2013/09/30 8:47:24
風の余話
写真家江成常夫氏の「鬼哭の島」を読む。この写真集は日本リアリズム写真集団「東京塾」に学んでいた時、講師の英伸三先生から勧められていた。当時私が群馬の戦争遺跡を撮影始めていたからである。(現在中断)
「鬼哭」という言葉は「広辞苑」で引くと「浮かばれぬ亡霊が恨めしさに泣くこと。また、その声」とある。著者の前書きに「浮かばれない亡魂が恨めしさに泣く」とある。
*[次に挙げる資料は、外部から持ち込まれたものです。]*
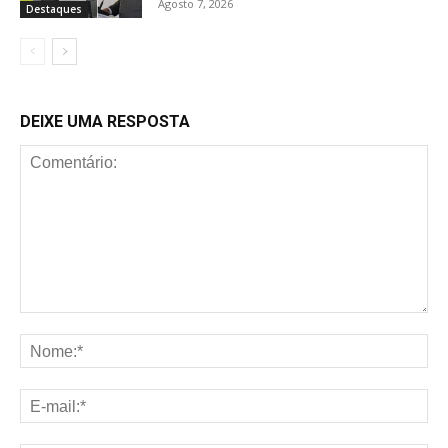
Agosto 7, 2026
Destaques
DEIXE UMA RESPOSTA
Comentário:
No
E-
mai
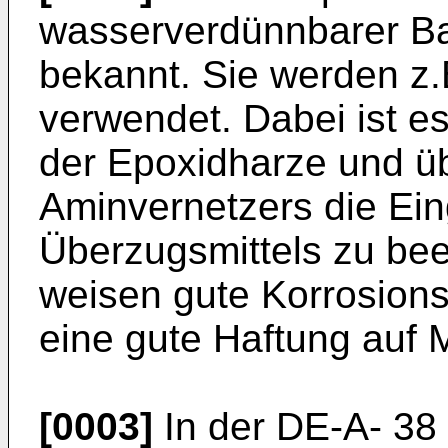
wasserverdünnbarer Bas
bekannt. Sie werden z.
verwendet. Dabei ist e
der Epoxidharze und ü
Aminvernetzers die Ei
Überzugsmittels zu be
weisen gute Korrosion
eine gute Haftung auf M
[0003]
In der DE-A- 38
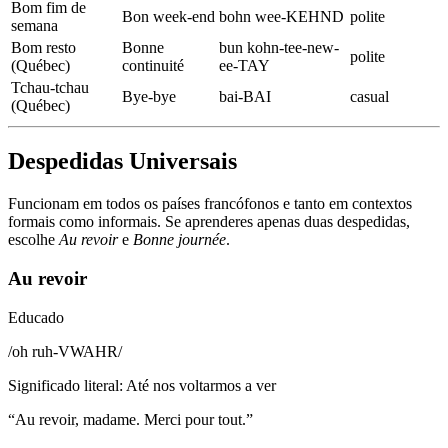
Bom fim de
Bon week-end
bohn wee-KEHND
polite
semana
Bom resto
Bonne
bun kohn-tee-new-
polite
(Québec)
continuité
ee-TAY
Tchau-tchau
Bye-bye
bai-BAI
casual
(Québec)
Despedidas Universais
Funcionam em todos os países francófonos e tanto em contextos
formais como informais. Se aprenderes apenas duas despedidas,
escolhe
Au revoir
e
Bonne journée
.
Au revoir
Educado
/
oh ruh-VWAHR
/
Significado literal
:
Até nos voltarmos a ver
“
Au revoir, madame. Merci pour tout.
”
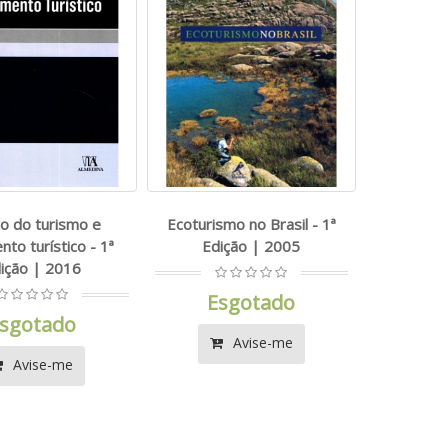
to do turismo e
Ecoturismo no Brasil - 1ª
nto turístico - 1ª
Edição | 2005
ição | 2016
Esgotado
sgotado
Avise-me
Avise-me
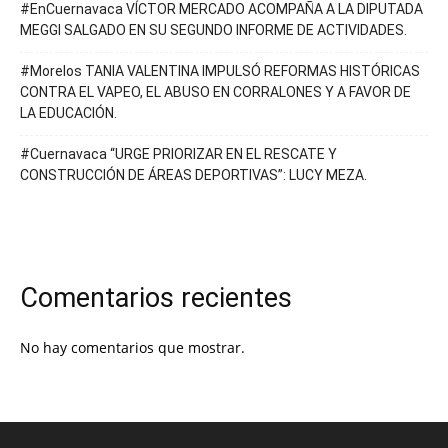
#EnCuernavaca VÍCTOR MERCADO ACOMPAÑA A LA DIPUTADA
MEGGI SALGADO EN SU SEGUNDO INFORME DE ACTIVIDADES.
#Morelos TANIA VALENTINA IMPULSÓ REFORMAS HISTÓRICAS
CONTRA EL VAPEO, EL ABUSO EN CORRALONES Y A FAVOR DE
LA EDUCACIÓN.
#Cuernavaca “URGE PRIORIZAR EN EL RESCATE Y
CONSTRUCCIÓN DE ÁREAS DEPORTIVAS”: LUCY MEZA.
Comentarios recientes
No hay comentarios que mostrar.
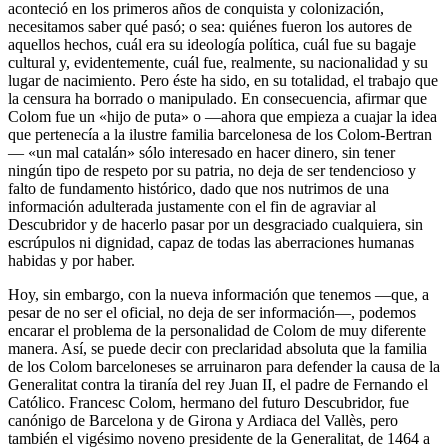
aconteció en los primeros años de conquista y colonización,
necesitamos saber qué pasó; o sea: quiénes fueron los autores de
aquellos hechos, cuál era su ideología política, cuál fue su bagaje
cultural y, evidentemente, cuál fue, realmente, su nacionalidad y su
lugar de nacimiento. Pero éste ha sido, en su totalidad, el trabajo que
la censura ha borrado o manipulado. En consecuencia, afirmar que
Colom fue un «hijo de puta» o —ahora que empieza a cuajar la idea
que pertenecía a la ilustre familia barcelonesa de los Colom-Bertran
— «un mal catalán» sólo interesado en hacer dinero, sin tener
ningún tipo de respeto por su patria, no deja de ser tendencioso y
falto de fundamento histórico, dado que nos nutrimos de una
información adulterada justamente con el fin de agraviar al
Descubridor y de hacerlo pasar por un desgraciado cualquiera, sin
escrúpulos ni dignidad, capaz de todas las aberraciones humanas
habidas y por haber.
Hoy, sin embargo, con la nueva información que tenemos —que, a
pesar de no ser el oficial, no deja de ser información—, podemos
encarar el problema de la personalidad de Colom de muy diferente
manera. Así, se puede decir con preclaridad absoluta que la familia
de los Colom barceloneses se arruinaron para defender la causa de la
Generalitat contra la tiranía del rey Juan II, el padre de Fernando el
Católico. Francesc Colom, hermano del futuro Descubridor, fue
canónigo de Barcelona y de Girona y Ardiaca del Vallès, pero
también el vigésimo noveno presidente de la Generalitat, de 1464 a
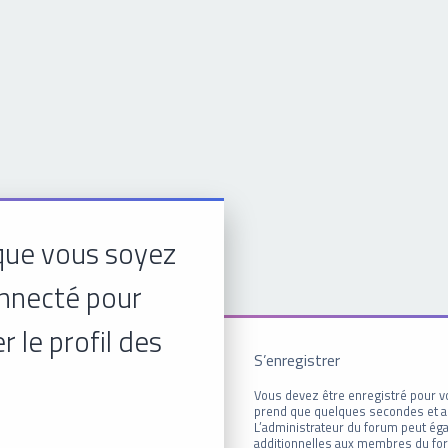
que vous soyez
onnecté pour
r le profil des
S’enregistrer
Vous devez être enregistré pour v
prend que quelques secondes et a
L’administrateur du forum peut é
additionnelles aux membres du for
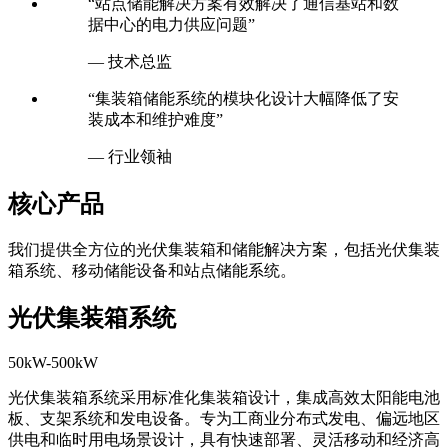
“站点储能解决方案有效解决了通信基站和数
据中心的电力供应问题”
— 技术总监
“集装箱储能系统的模块化设计大幅降低了安
装成本和维护难度”
— 行业领袖
核心产品
我们提供全方位的光伏集装箱和储能解决方案，包括光伏集装
箱系统、移动储能设备和站点储能系统。
光伏集装箱系统
50kW-500kW
光伏集装箱系统采用标准化集装箱设计，集成高效太阳能电池
板、支架系统和发电设备。专为工商业分布式发电、偏远地区
供电和临时用电场景设计，具有快速部署、灵活移动和经济高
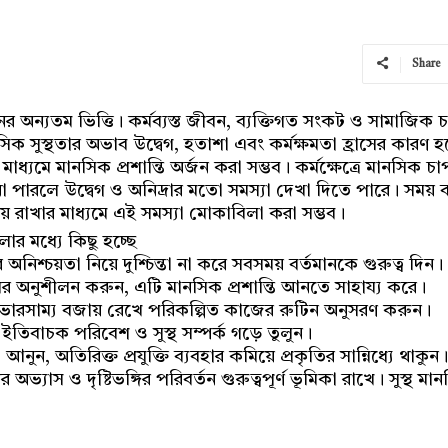
Share
াপনের অন্যতম ভিত্তি। কর্মব্যস্ত জীবন, ব্যক্তিগত সংকট ও সামাজ
িক সুস্থতার অভাব উদ্বেগ, হতাশা এবং কর্মক্ষমতা হ্রাসের কারণ হ
ের মাধ্যমে মানসিক প্রশান্তি অর্জন করা সম্ভব। কর্মক্ষেত্রে মানসিক
 পারলে উদ্বেগ ও অনিদ্রার মতো সমস্যা দেখা দিতে পারে। সময় ব্যবস্
ায় রাখার মাধ্যমে এই সমস্যা মোকাবিলা করা সম্ভব।
লোর মধ্যে কিছু হচ্ছে
নিশ্চয়তা নিয়ে দুশ্চিন্তা না করে সবসময় বর্তমানকে গুরুত্ব দিন।
াসের অনুশীলন করুন, এটি মানসিক প্রশান্তি আনতে সাহায্য করে।
ভারসাম্য বজায় রেখে পরিকল্পিত কাজের রুটিন অনুসরণ করুন।
িবাচক পরিবেশ ও সুস্থ সম্পর্ক গড়ে তুলুন।
ন, অতিরিক্ত প্রযুক্তি ব্যবহার কমিয়ে প্রকৃতির সান্নিধ্যে থাকুন।
িনের অভ্যাস ও দৃষ্টিভঙ্গির পরিবর্তন গুরুত্বপূর্ণ ভূমিকা রাখে। সুস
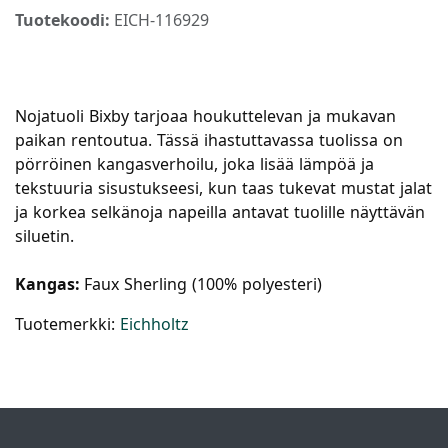
Tuotekoodi:
EICH-116929
Nojatuoli Bixby tarjoaa houkuttelevan ja mukavan
paikan rentoutua. Tässä ihastuttavassa tuolissa on
pörröinen kangasverhoilu, joka lisää lämpöä ja
tekstuuria sisustukseesi, kun taas tukevat mustat jalat
ja korkea selkänoja napeilla antavat tuolille näyttävän
siluetin.
Kangas:
Faux Sherling (100% polyesteri)
Tuotemerkki:
Eichholtz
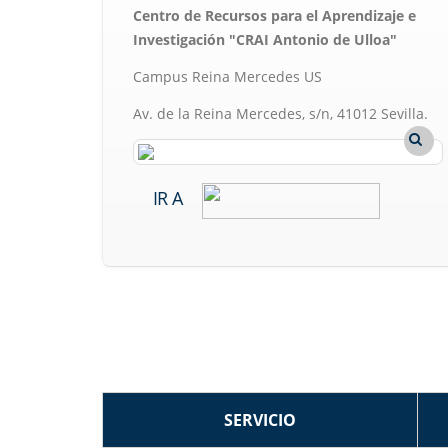
Centro de Recursos para el Aprendizaje e
Investigación "CRAI Antonio de Ulloa"
Campus Reina Mercedes US
Av. de la Reina Mercedes, s/n, 41012 Sevilla.
IR A
SERVICIO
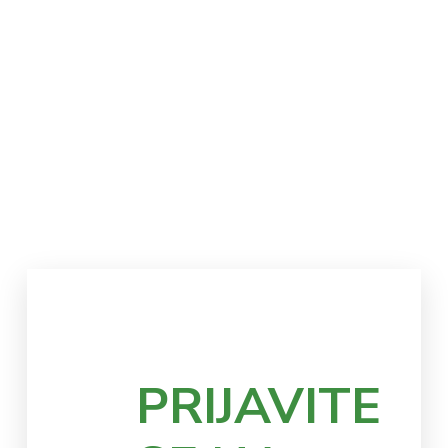
PRIJAVITE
昭和16年12月8日の真珠湾攻撃から開戦した太平洋戦争で日本軍が戦った南方の15の島々を2004年から2011年までの7年間取材をした記録である。この「太平洋戦争で戦没した日本人将兵は240万人(厚生労働省)民間人を合わせると310万人。収集帰還した日本人戦没将兵の遺骨は125万7000柱。(平成22年同)いまも100万に余る万骨が南の島で泣いている。「玉砕」という美名で装われた戦歴の島々は、まぎれもなく成仏もできない死者たちの「鬼哭の島」である」と記されている。この遺骨を収集し弔うことを忘れてきた日本。
写真集掲載の1枚1枚に将兵の沈黙の叫びが見る者の心に響く。「早く日本に、故郷に帰りたい。両親に、兄弟に、妻に、子に、友に逢いたい」と叫ぶ声が。
人間の生き方とは、国家とは等など様々なことを考えさせられる写真集である。